Son of Jam Master Jay Follows in Dad's Footsteps

NBCNewYork gets inside look into unsolved murder of pioneering rapper

It's "Tricky," but if you find yourself swaying your head to a familiar beat from a DJ with a familiar look, we suggest you do a double take.  

The son of Jam Master Jay is now spinning throughout New York City and he goes by the name DJ Jam Master J'son.

Jam Master Jay was the one-man band for RUN DMC -- a DJ with scratches and beats that kept the party going while the Rev. Run and DMC unloaded rhymes. Yet the pioneering rapper encountered the same fate as the greats after him like Tupac Shakur and the Notorious B.I.G.

Jam Master Jay was murdered eight years ago and his killer remains at large. He was gunned down in his Queens studio off Merrick Boulevard.

"To the world, Jam Master Jay was lost. To me, I lost my Dad," says Jason Mizell Jr.

"Witnesses were very afraid of the bat, some didn't want to cooperate, some did, but they were very afraid to cooperate," says former NYPD Detective Derrick Parker of the investigation into the still unsolved murder.

Parker wrote a book about the murder from his time working with Hip-Hop related crimes. He took NBCNewYork back to the scene of the crime: the second floor studio of 90-10 Merrick Boulevard.

"Apparently who ever was up there that buzzed those people in knew who they were letting in," said Parker, who like other investigators believes Jay knew his killer.

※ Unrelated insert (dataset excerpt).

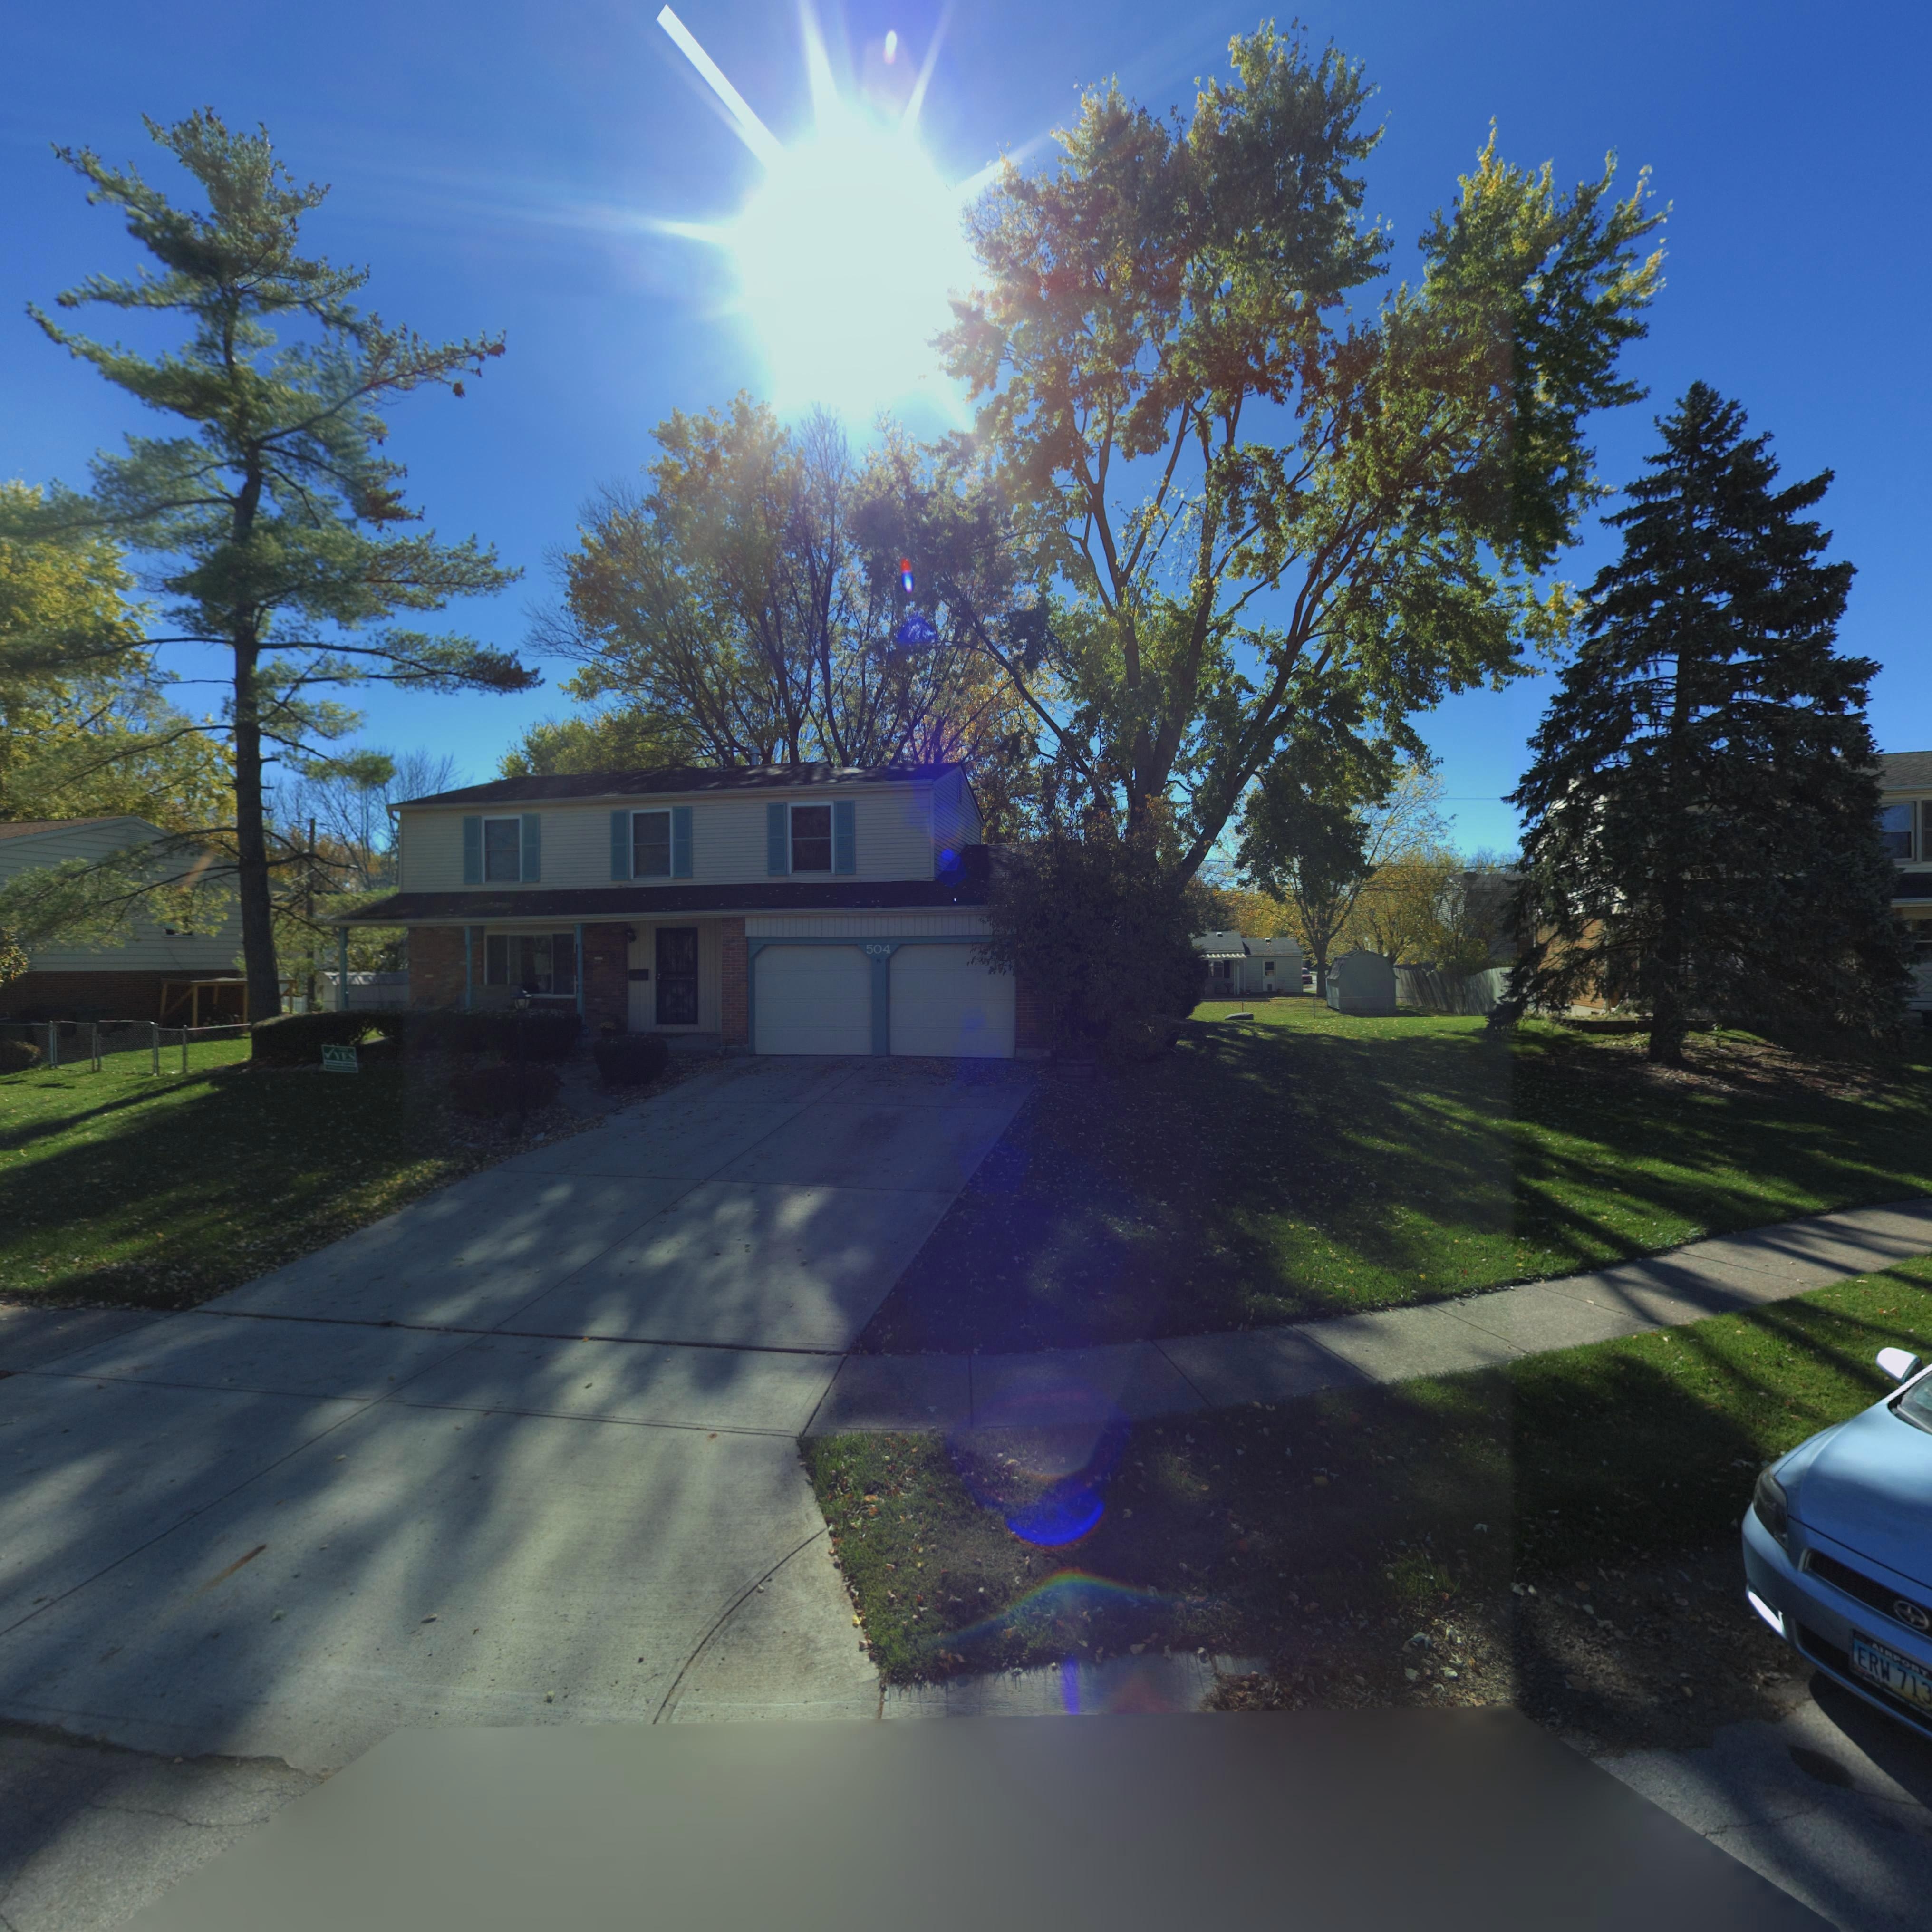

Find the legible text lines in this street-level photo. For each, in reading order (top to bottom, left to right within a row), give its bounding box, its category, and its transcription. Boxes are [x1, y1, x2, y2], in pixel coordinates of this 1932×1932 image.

[865, 943, 892, 956] StreetNumber: 504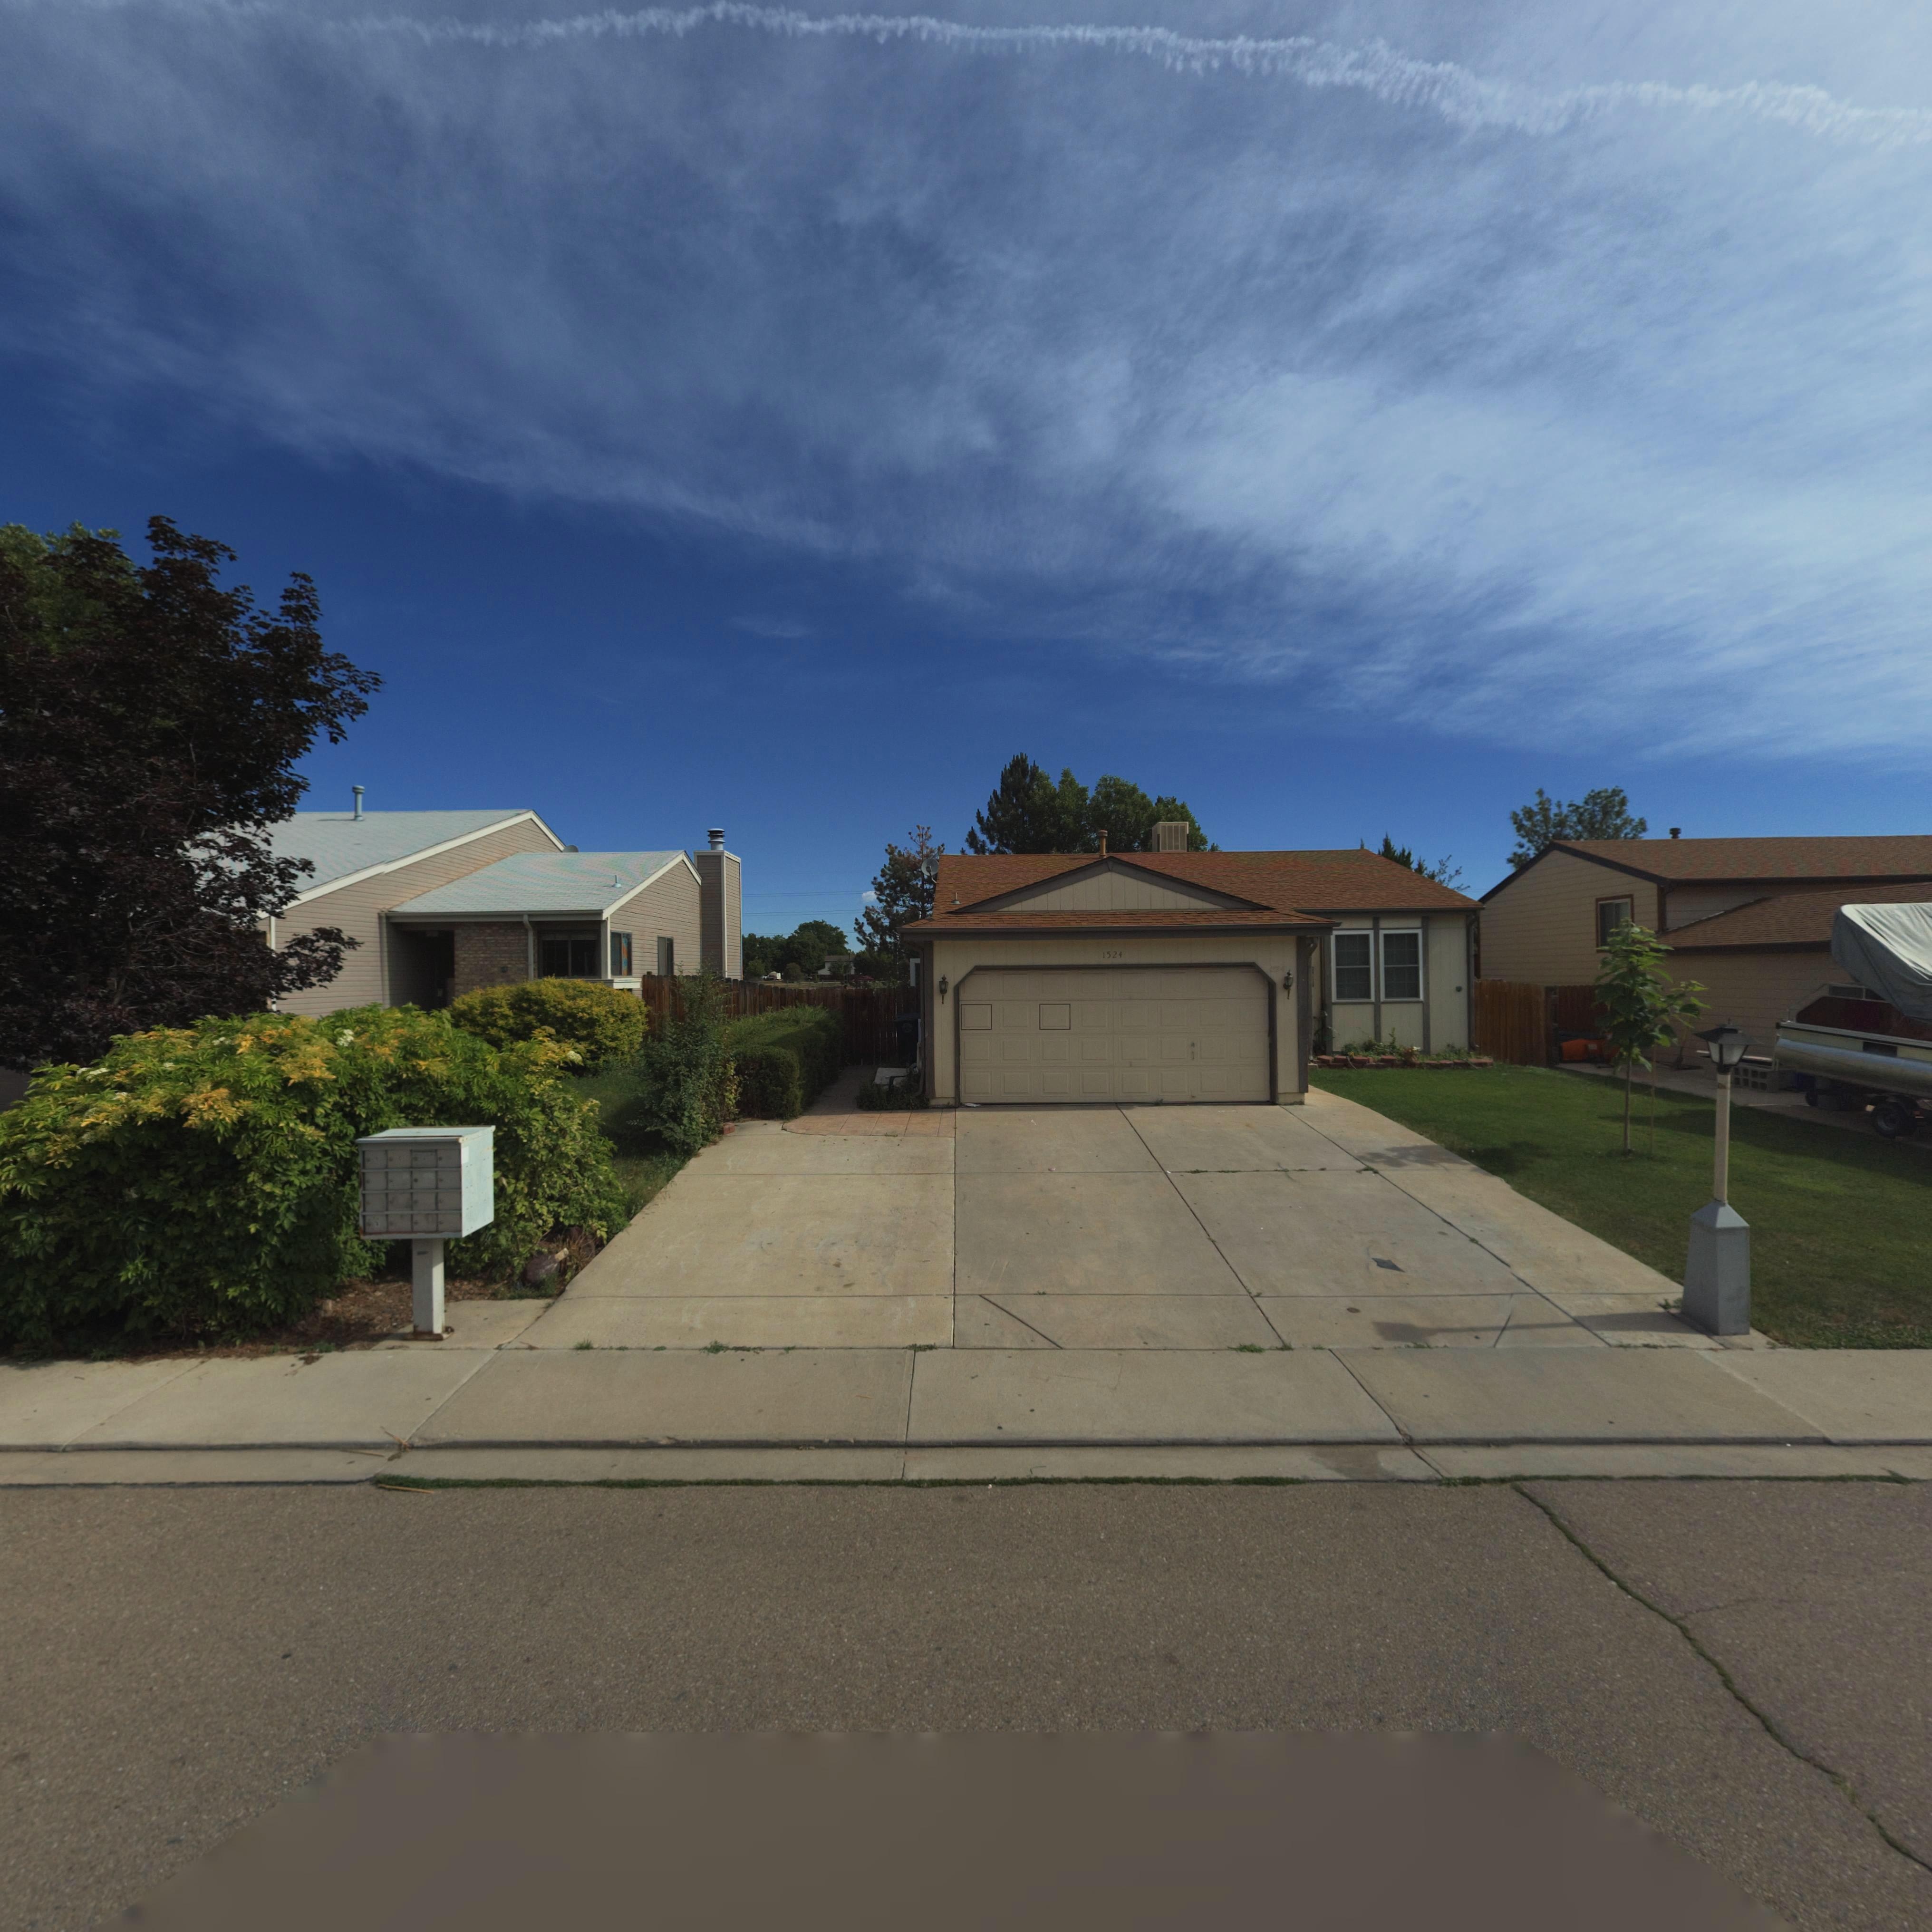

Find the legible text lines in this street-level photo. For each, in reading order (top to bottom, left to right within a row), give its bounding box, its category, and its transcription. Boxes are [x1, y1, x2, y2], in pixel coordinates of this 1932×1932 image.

[1102, 950, 1122, 958] StreetNumber: 1524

Jay's studio has been converted into the Hall of Fame studio owned by a new company that has kept Jay's legacy alive with painted murals and several RUN DMC memorabilia that decorate the walls.

Jay was playing video games with a friend when the killer walked into the studio with an accomplice and shot Jay point blank.

Police sources tell NBCNewYork witnesses have not come forward out of fear for their own lives. At least two people in the studio at the time of the murder saw the killer's face, yet no one will point a finger. The motive is still unknown, but investigators have discounted an early theory that the killing was based on a hip-hop dispute. 

"It messed me up for a long time, actually," says Mizell Jr., who now doesn't dwell on his father's death.

He says if he had five minutes with his Dad he would ask him about music, not murder.

"How much (sic) hours did you literally spend staring at a turntable? My father didn't mess up ever -- that's pretty strange he was like a computer with the turntable."